Empirical consists of Nathaniel Facey (alto sax), Shaney Forbes (drums), Tom Farmer (double bass), and Lewis Wright (vibraphone), and together they play what can be described as post-bop, reminiscent of some of the best jazz albums of the early 1960’s that may show John Coltrane‘s, Ornette Coleman‘s, or Charles Mingus‘ influence at any given time. In truth, the album was created with Eric Dolphy in mind. Out ‘n’ In is perhaps a nice way of describing the band’s approach on this album, always trying to step out of jazz’s boundaries while very much being in it by default. In fact, Farmer’s own “Out But In” shows the possibilities of being genius and ingenius in terms of how they play and how the song is structured. When they take on Dolphy’s own “Hat & Beard”, you immediately go back to the era the original song was done and feel as much as what Dolphy tried to share with his listeners. The rhythm section of Forbes and Farmer will make you want to see and hear how these two do it live, and it just sounds so great here.
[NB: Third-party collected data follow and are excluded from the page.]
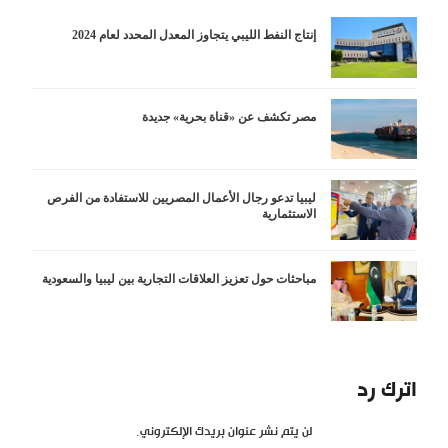
إنتاج النفط الليبي يتجاوز المعدل المحدد لعام 2024
مصر تكشف عن «قناة بحرية» جديدة
ليبيا تدعو رجال الأعمال المصريين للاستفادة من الفرص
الاستثمارية
مباحثات حول تعزيز العلاقات التجارية بين ليبيا والسعودية
اترك رد
لن يتم نشر عنوان بريدك الإلكتروني.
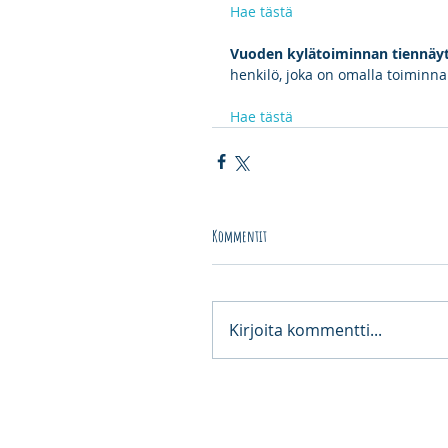
Hae tästä
Vuoden kylätoiminnan tiennäyt
henkilö, joka on omalla toiminna
Hae tästä
Kommentit
Kirjoita kommentti...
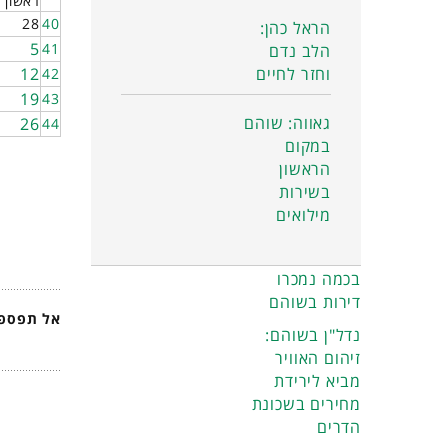
ראשון
28
40
הראל כהן:
5
41
הלב נדם
וחזר לחיים
12
42
19
43
גאווה: שוהם
26
44
במקום
הראשון
בשירות
מילואים
בכמה נמכרו
דירות בשוהם
אל תפספס
נדל"ן בשוהם:
זיהום האוויר
מביא לירידת
מחירים בשכונת
הדרים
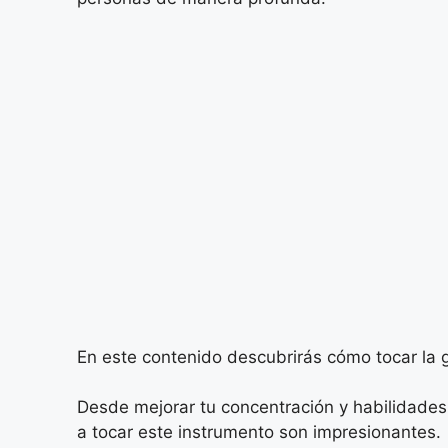
En este contenido descubrirás cómo tocar la g
Desde mejorar tu concentración y habilidades
a tocar este instrumento son impresionantes.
Jason Yarde produced this, while Dave Moore engineered and mixed it (with a bit of assistance from Toby Hulbert. It was mastered by Ray Staff. It’s a British production from start to finish, even though the music sounds as if it was recorded in Chicago, Detroit, or St. Louis. Empirical have been getting a lot of recognition for their live shows, now you’re able to sound how they keep things bottled up in a studio setting. Explosive? This is the future of jazz now.